Dairy food from cattle and goats can relieve the hardening of arteries caused by excessive meat consumption and replenish antioxidants, probiotics, and various nutrients, it noted.
The research pointed out that in prehistoric times, dairy products could have been the daily food of the pastoral communities on the Tibetan Plateau.
"However, no direct evidence of dairy products during prehistoric times has yet been found in the high-elevation areas of the Tibetan Plateau, except for some clues from visible food remains," it said.
The latest discovery was made at the Gongthang Ruin site, which is located 4,000 meters above sea level on the left bank of one of the tributaries of the Yarlung Zangbo River.
The dating results of plant remains indicated that the site dates back to 3,000 years ago. The researchers also discovered pottery pieces at the site and analyzed six of them for lipid residues.
"We found that three of the pottery pieces have dairy residues," said Zhang Yunan, a researcher at ITP.
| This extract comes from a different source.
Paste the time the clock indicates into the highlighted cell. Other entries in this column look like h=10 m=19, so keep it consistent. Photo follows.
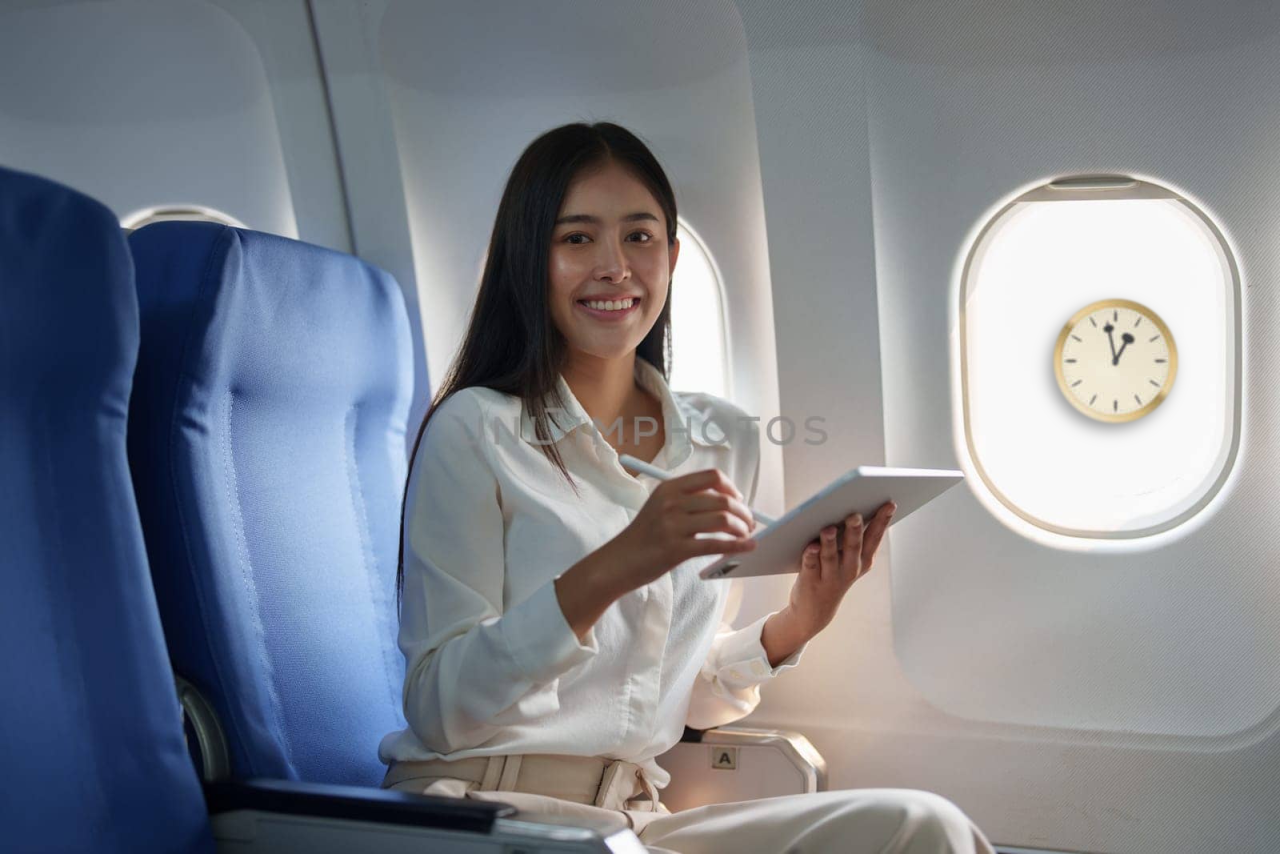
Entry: h=12 m=58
Through technical analysis, we also confirmed that the date of the three pieces is consistent with the archaeological site, proving that the pottery was indeed used by the inhabitants of the time, Zhang added.
The research pointed out that in contrast to primary animal products such as meat and blood which can be extracted only once in the lifetime of an animal, secondary animal products are defined as those which can be exploited without slaughtering animals such as milk and wool.
According to Yang Xiaoyan, a professor at Lanzhou University, the time of the milk residue at Gongthang Ruin coincided with the domestication of herbivores, agriculture, and animal husbandry at the Qugong archaeological site in Lhasa and the Bangga site in Shannan.
"It may imply that the development of milk as a secondary product occurred at the same time as the utilization of primary animal products on the Tibetan Plateau," she said.